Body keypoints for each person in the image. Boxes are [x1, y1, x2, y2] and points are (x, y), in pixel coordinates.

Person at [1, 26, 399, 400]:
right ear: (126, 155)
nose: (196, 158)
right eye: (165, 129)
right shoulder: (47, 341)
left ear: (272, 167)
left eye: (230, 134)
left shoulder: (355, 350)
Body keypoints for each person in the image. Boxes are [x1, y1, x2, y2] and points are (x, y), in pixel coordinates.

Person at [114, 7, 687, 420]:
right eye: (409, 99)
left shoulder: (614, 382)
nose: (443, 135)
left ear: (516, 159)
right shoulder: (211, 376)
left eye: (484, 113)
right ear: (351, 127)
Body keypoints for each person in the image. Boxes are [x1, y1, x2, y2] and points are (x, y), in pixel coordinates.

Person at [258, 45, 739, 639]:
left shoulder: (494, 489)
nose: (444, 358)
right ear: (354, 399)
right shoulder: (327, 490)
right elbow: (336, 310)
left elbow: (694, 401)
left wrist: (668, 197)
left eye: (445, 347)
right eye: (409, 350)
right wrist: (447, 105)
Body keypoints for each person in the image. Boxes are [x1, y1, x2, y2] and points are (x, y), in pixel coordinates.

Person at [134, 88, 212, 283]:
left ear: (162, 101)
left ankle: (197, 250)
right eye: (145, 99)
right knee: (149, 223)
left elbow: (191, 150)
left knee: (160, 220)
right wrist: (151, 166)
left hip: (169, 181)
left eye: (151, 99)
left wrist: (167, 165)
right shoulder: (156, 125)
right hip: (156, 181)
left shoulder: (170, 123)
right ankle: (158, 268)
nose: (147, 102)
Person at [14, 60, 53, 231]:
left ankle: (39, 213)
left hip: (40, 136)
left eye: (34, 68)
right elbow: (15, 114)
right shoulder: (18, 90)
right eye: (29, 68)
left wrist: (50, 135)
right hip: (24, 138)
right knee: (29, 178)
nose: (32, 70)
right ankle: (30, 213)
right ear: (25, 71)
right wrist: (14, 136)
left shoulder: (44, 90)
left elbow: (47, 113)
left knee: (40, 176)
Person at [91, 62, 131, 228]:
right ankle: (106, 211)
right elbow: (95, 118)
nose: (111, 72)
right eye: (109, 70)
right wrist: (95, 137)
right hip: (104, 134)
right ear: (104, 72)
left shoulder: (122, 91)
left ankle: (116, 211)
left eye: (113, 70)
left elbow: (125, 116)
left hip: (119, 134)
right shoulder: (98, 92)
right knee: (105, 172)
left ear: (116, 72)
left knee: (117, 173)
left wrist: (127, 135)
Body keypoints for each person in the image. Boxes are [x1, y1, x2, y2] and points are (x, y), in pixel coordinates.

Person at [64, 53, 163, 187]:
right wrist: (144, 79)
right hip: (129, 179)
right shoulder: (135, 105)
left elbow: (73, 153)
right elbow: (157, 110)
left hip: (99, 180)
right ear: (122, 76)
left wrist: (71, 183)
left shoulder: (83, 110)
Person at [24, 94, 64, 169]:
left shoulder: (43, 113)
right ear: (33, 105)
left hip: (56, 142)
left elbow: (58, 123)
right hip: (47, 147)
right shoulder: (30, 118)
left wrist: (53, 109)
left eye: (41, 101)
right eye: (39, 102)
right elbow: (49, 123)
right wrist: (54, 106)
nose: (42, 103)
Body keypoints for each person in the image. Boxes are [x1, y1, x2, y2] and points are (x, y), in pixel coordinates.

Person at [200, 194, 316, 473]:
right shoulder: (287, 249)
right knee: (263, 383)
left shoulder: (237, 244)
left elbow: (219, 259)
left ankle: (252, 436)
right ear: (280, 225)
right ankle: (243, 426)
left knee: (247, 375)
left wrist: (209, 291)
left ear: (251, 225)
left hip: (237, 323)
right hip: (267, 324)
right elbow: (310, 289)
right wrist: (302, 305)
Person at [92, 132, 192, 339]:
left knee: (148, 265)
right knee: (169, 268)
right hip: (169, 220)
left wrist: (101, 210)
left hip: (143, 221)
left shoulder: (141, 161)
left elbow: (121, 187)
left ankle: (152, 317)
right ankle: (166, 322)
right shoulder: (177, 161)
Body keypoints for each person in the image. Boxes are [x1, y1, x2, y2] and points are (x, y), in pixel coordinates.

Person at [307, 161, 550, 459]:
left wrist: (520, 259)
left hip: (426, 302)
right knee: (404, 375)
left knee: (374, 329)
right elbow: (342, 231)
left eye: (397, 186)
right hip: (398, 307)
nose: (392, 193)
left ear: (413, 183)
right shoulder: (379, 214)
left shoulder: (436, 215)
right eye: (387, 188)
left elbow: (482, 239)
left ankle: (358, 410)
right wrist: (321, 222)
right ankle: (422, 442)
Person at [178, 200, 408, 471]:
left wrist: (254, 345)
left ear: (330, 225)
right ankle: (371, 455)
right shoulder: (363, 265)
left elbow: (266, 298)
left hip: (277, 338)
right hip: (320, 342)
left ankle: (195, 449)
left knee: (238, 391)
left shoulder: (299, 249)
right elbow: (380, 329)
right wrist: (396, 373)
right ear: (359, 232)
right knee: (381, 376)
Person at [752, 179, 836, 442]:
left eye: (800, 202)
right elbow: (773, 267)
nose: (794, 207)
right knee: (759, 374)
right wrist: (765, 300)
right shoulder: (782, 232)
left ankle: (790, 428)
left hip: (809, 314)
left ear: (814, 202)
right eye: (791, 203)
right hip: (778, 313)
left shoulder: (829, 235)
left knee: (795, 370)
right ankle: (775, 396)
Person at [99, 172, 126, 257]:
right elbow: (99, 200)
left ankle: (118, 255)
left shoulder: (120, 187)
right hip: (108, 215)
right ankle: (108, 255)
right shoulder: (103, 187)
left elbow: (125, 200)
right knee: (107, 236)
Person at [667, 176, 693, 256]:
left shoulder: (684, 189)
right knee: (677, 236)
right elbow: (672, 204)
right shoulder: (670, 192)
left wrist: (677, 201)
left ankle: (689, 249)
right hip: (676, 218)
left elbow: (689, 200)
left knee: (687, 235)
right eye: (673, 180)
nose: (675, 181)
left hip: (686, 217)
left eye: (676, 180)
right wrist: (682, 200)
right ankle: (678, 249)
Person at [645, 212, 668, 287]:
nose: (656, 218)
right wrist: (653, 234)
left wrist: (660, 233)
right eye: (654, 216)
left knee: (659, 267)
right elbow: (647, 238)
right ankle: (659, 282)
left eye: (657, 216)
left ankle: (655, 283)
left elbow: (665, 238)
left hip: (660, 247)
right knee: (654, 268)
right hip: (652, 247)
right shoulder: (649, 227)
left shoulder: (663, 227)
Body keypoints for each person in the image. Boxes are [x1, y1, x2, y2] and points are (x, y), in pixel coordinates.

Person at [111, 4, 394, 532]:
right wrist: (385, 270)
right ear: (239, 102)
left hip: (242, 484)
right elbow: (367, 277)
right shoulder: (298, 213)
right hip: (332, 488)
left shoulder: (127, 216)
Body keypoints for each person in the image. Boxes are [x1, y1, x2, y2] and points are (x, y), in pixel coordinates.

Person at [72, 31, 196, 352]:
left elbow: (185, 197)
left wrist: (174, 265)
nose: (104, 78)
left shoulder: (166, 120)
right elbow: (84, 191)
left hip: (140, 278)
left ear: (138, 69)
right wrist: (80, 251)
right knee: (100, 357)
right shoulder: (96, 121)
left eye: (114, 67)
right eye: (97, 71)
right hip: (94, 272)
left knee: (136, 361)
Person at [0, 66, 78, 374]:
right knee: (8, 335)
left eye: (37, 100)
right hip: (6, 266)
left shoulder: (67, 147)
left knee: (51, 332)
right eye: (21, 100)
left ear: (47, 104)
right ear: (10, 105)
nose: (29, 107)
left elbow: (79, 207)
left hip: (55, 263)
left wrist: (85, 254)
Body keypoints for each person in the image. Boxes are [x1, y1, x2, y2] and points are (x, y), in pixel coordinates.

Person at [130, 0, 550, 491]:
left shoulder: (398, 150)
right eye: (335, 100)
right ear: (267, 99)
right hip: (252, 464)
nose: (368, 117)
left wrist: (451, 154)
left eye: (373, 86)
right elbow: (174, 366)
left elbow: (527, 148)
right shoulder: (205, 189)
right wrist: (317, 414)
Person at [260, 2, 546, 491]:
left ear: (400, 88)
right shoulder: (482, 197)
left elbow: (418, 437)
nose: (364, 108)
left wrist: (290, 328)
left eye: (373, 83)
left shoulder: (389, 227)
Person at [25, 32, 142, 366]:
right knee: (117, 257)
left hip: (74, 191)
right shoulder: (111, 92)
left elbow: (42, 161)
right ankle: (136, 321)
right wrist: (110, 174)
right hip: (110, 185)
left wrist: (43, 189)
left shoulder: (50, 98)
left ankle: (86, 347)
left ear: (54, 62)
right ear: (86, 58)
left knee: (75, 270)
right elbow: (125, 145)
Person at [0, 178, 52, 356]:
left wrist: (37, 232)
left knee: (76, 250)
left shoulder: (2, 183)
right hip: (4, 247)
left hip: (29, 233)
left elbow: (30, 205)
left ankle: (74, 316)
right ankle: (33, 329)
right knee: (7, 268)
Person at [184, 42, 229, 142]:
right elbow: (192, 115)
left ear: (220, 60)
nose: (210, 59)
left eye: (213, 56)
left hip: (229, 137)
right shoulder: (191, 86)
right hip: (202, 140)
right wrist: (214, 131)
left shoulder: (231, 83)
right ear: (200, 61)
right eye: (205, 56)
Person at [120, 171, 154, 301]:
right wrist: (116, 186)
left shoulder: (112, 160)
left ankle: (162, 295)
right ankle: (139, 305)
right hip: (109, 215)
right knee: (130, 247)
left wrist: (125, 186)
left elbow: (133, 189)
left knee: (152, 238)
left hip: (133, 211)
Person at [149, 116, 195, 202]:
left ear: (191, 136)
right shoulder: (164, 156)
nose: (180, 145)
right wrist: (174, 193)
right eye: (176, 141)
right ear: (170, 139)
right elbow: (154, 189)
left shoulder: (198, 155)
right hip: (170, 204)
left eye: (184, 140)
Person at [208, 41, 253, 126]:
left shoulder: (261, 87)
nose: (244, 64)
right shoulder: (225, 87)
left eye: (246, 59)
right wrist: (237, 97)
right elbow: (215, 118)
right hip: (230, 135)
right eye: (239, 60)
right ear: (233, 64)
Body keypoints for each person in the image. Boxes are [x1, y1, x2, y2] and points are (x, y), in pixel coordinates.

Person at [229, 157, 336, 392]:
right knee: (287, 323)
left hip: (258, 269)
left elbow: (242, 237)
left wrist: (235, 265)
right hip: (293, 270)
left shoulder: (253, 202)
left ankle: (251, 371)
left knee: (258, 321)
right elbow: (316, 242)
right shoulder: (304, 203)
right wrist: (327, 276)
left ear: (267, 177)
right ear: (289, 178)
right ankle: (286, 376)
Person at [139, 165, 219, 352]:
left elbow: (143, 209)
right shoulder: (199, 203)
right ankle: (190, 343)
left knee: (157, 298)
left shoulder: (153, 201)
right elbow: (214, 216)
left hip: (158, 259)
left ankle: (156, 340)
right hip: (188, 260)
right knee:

^^^^

§ EXERCISE OBJECTIVE
Could you restate, word for word, the lines above from the one with "left shoulder: (112, 160)" to the one with "left ankle: (251, 371)", both included?

§ ANSWER TO THIS TASK
left shoulder: (112, 160)
left ankle: (162, 295)
right ankle: (139, 305)
right hip: (109, 215)
right knee: (130, 247)
left wrist: (125, 186)
left elbow: (133, 189)
left knee: (152, 238)
left hip: (133, 211)
Person at [149, 116, 195, 202]:
left ear: (191, 136)
right shoulder: (164, 156)
nose: (180, 145)
right wrist: (174, 193)
right eye: (176, 141)
right ear: (170, 139)
right elbow: (154, 189)
left shoulder: (198, 155)
right hip: (170, 204)
left eye: (184, 140)
Person at [208, 41, 253, 126]:
left shoulder: (261, 87)
nose: (244, 64)
right shoulder: (225, 87)
left eye: (246, 59)
right wrist: (237, 97)
right elbow: (215, 118)
right hip: (230, 135)
right eye: (239, 60)
right ear: (233, 64)
Body keypoints for each person in the image. Boxes are [x1, y1, x2, y2] and points are (x, y), in pixel coordinates.

Person at [229, 157, 336, 392]:
right knee: (287, 323)
left hip: (258, 269)
left elbow: (242, 237)
left wrist: (235, 265)
right hip: (293, 270)
left shoulder: (253, 202)
left ankle: (251, 371)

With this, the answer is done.